Unterdessen bucht die britische Regierung in Vorbereitung auf einen ungeregelten Brexit vorsorglich Fähren für umgerechnet mehr als 120 Millionen Euro. Damit soll die Versorgung des Landes gesichert werden, wenn wegen neu eingeführter Grenzkontrollen der Verkehr zwischen der Insel und der EU ins Stocken gerät.

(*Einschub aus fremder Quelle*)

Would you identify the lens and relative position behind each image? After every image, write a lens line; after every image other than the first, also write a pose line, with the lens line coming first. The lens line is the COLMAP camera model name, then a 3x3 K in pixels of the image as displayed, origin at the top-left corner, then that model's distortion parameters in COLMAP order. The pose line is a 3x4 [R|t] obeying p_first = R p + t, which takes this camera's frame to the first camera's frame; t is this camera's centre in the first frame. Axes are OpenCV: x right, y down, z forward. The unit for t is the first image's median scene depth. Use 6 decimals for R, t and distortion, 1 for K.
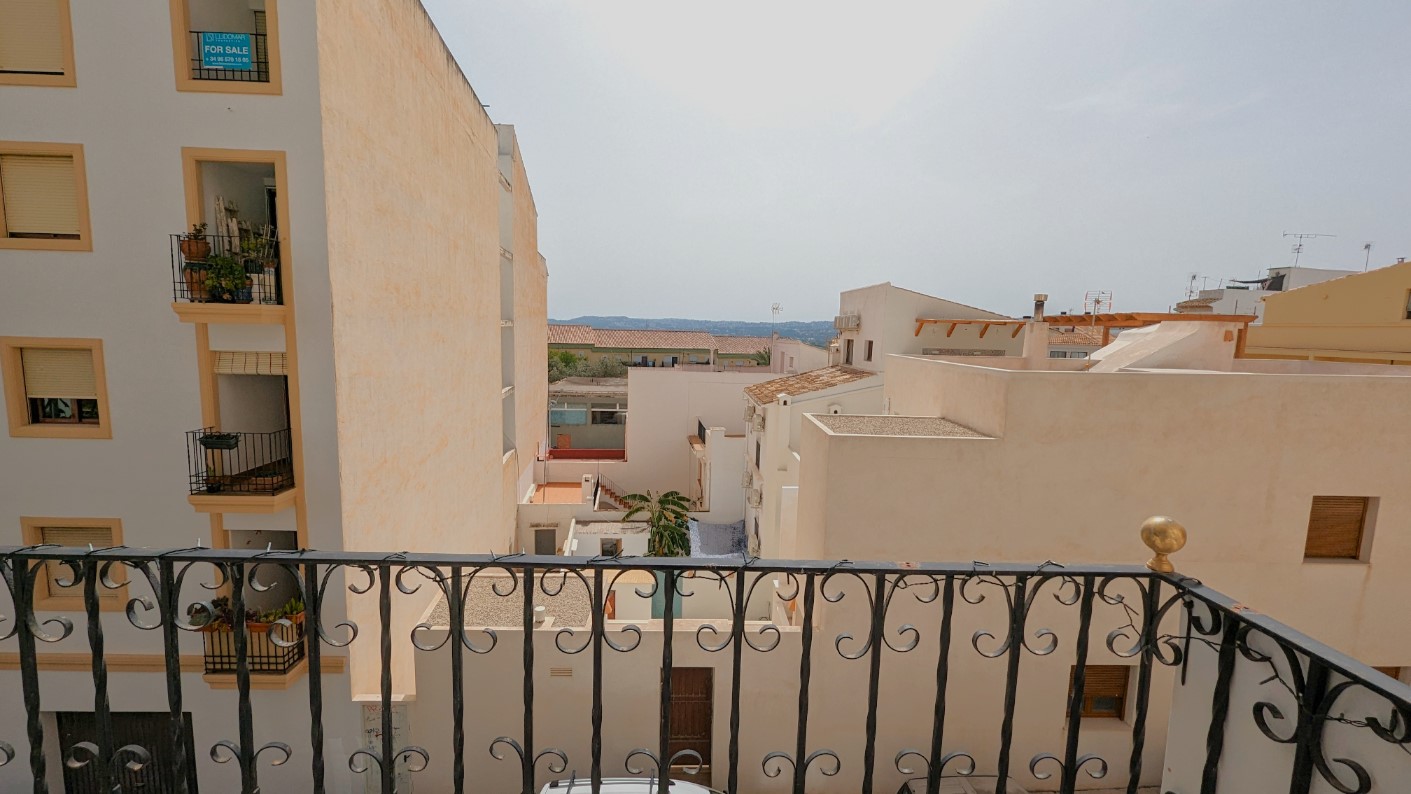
lens RADIAL K [[579.4, 0, 705.3], [0, 579.4, 395.4], [0, 0, 1]] dist [0.002733, 0.000194]
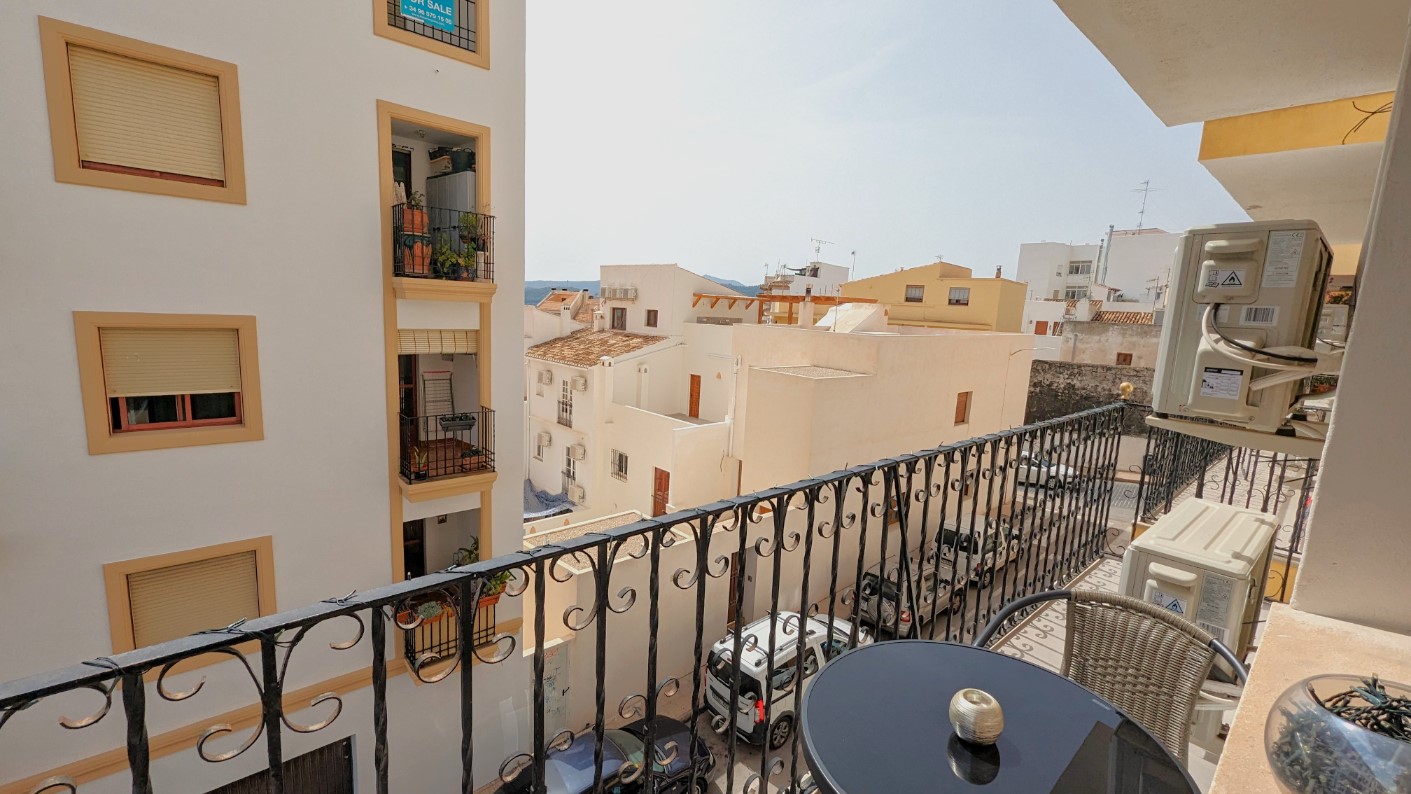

Die zusätzlich gemieteten Schiffe sollten Häfen in Südengland wie Portsmouth, Poole oder Plymouth anlaufen, teilte das Verkehrsministerium am Wochenende mit. Es handle sich um eine Notfallmaßnahme. „Auch wenn wir weiterhin daran arbeiten, dass es zu einem Austrittsabkommen kommt, bereiten wir uns auf alle Szenarien vor.“
Derzeit verkehren täglich rund 16.000 Lkws zwischen dem französischen Calais und Dover in Südengland. Sie transportieren etwa Lebensmittel, Medikamente oder Industriegüter. Sollten nach dem EU-Austritt in drei Monaten Grenzkontrollen eingeführt werden, wird mit langen Staus auf beiden Seiten des Ärmelkanals gerechnet.